As the stats that began this piece indicate, I have fewer students these days who walk into my classes with the unshakable conviction that they will be the next Nellie Bly, Bob Woodward, David Halberstam or Ida B. Wells.  Truth be told, most wouldn’t recognize those names.

But there are some who are genuinely open to asking the hard questions about the world around them.  They are more likely to pursue those truths wielding tools like audio, video, and graphics very different from those aforementioned journalism titans. But they know well how people choose to consume news and are better positioned to reach audiences where they are in this digital age.  They are also innovative at filling community information gaps before they even graduate.

A stack of newspapers for sale in Michigan on Thursday, Jan. 4, 2024.
A stack of newspapers for sale in Michigan on Thursday, Jan. 4, 2024.

An example of that innovation:  Iowa doesn’t yet face the same news desert problem that neighboring Nebraska faces.  According to the Local News Initiative at Northwestern University, Marion is Iowa’s lone county without any local news outlets. Next door, Nebraska has 11 in the same boat.  But it’s the edge of that desert that is most concerning.  Iowa has 20 counties with just one news outlet; thus, at any point, news desert creep is not only possible, it’s likely.  According to the same 2023 report, between 2005 and 2022, Iowa lost 50% of its journalists.

How are students bridging that reporting gap? Earlier this month, the University of Iowa’s student news organization, the Daily Iowan, announced it had purchased the Mount Vernon-Lisbon Sun and the Solon Economist, two nearby community weeklies.  The plan is that student journalists will staff the papers under the mentorship of seasoned editorial staff.  Presumably, without the sale and the student reporters it ensures, local coverage in those communities might well have dried up.

Student journalists are also offering their digital expertise to community newsrooms as interns and producing content across platforms to meet the diverse needs of audiences.  Their multimedia news platforms not only buzz with vital, interesting stories about their campuses, but experiment with dynamic ways to tell them.  As a result, I learn from the stories my students choose to report and how they report them.  For example, recently, one of my seniors, Joshua Tigges, explored the complex reasons for diminishing deer herds in Iowa using audio to tell the story.  He knew that our mobile society who consume more scientific stories tend to gravitate to audio.  I am no scientist, but his great sourcing, insightful questioning and outstanding audio production skills helped me better understand a problem I knew little about.

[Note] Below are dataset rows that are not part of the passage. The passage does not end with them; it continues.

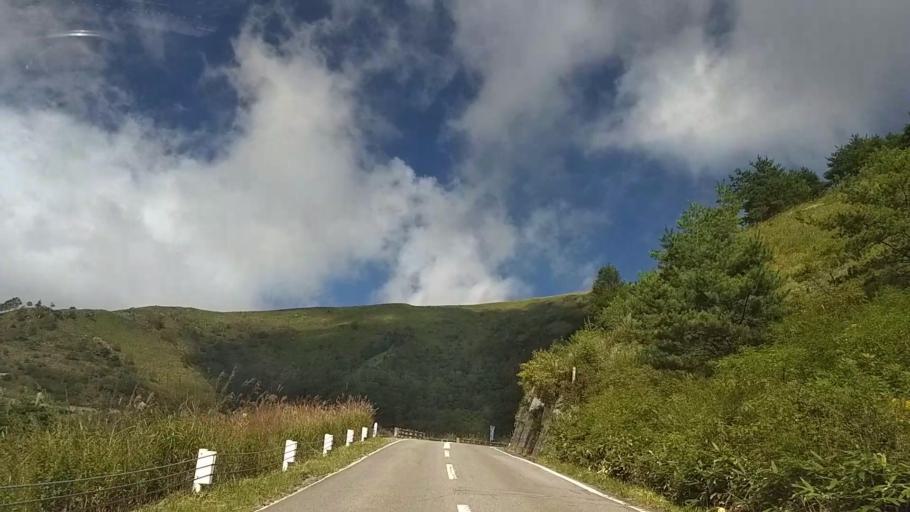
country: JP
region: Nagano
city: Suwa
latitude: 36.0960
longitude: 138.2020
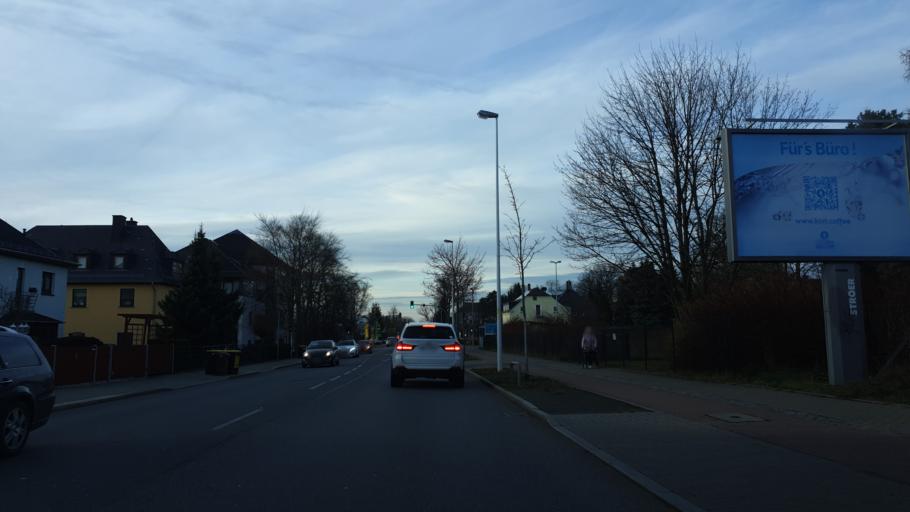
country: DE
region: Saxony
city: Chemnitz
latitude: 50.8149
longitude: 12.9537
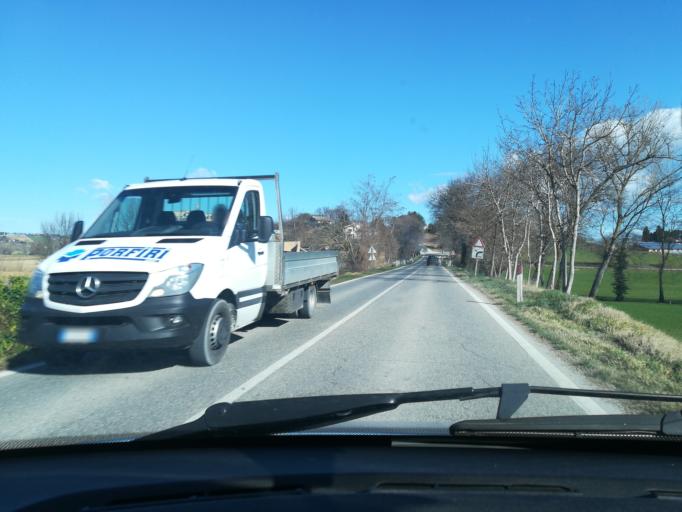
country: IT
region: The Marches
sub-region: Provincia di Macerata
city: Montecassiano
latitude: 43.3514
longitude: 13.4367
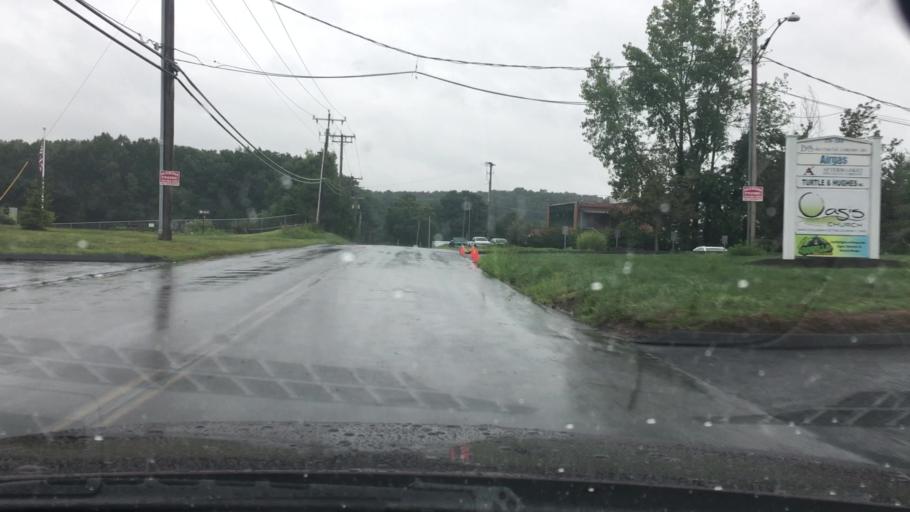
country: US
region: Connecticut
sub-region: New Haven County
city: Cheshire Village
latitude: 41.5332
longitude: -72.8985
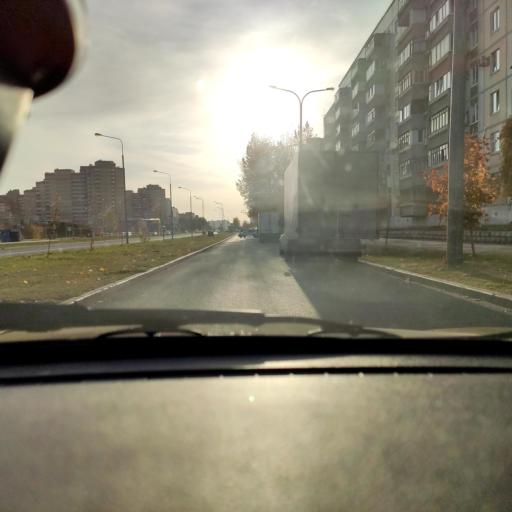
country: RU
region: Samara
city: Tol'yatti
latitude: 53.5425
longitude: 49.3659
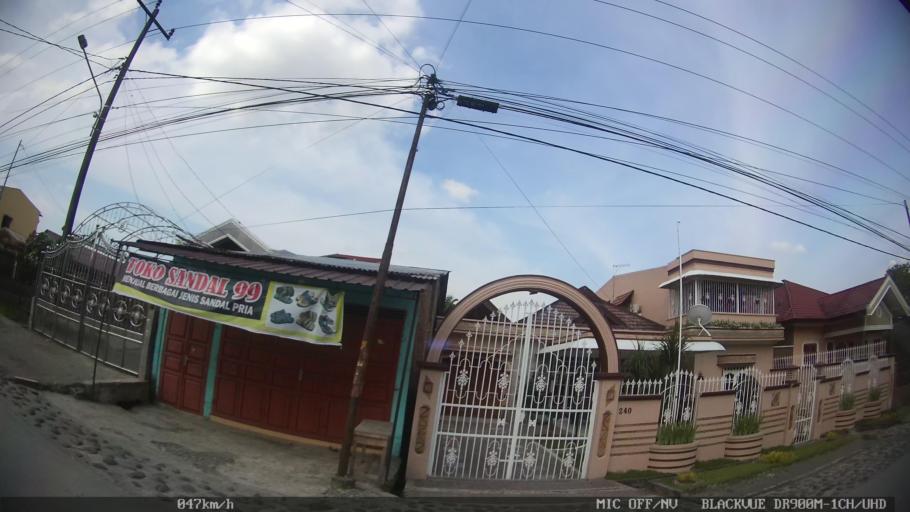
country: ID
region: North Sumatra
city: Binjai
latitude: 3.6336
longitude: 98.4896
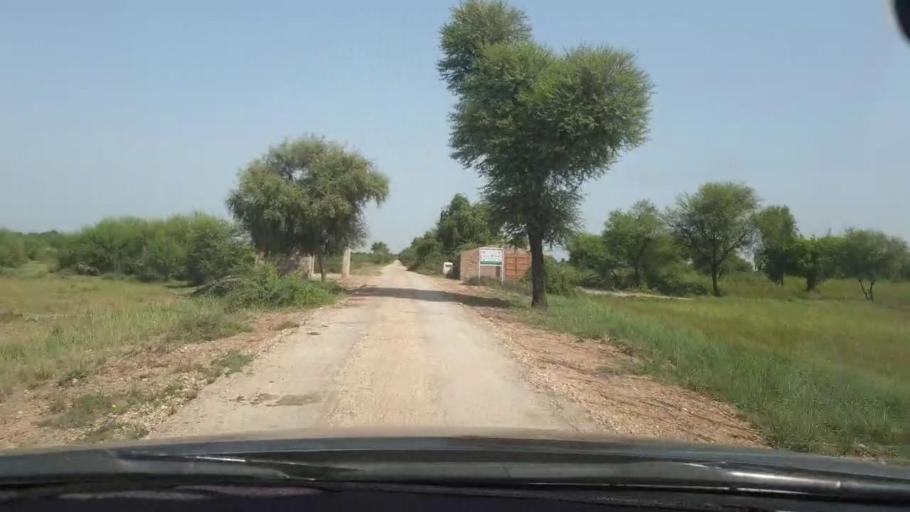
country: PK
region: Sindh
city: Naukot
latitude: 24.8132
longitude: 69.2555
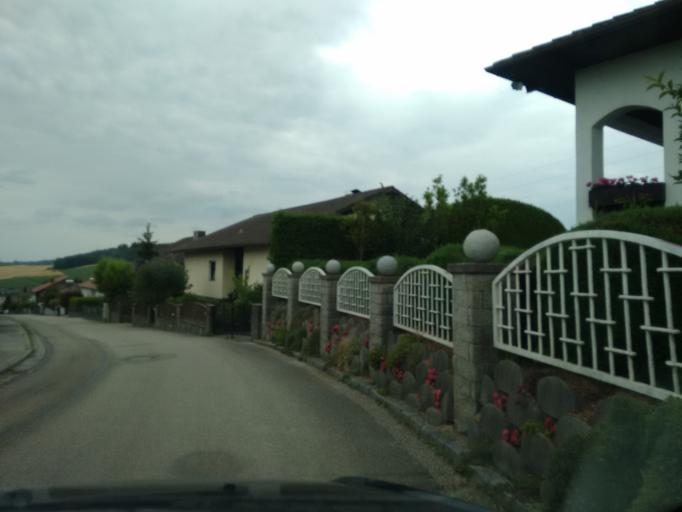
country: AT
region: Upper Austria
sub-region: Politischer Bezirk Grieskirchen
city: Bad Schallerbach
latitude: 48.2032
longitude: 13.9511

And so, I celebrate Student Press Freedom Day on Feb. 22. Today’s collegiate journalists are the future for American journalism.  And ensuring they have the freedom to do the work is definitely what gets me out of bed in the morning.

Andrea Frantz
Andrea Frantz

Andrea Frantz is a professor of digital media at Buena Vista University in Storm Lake and executive director for the Society for Collegiate Journalists.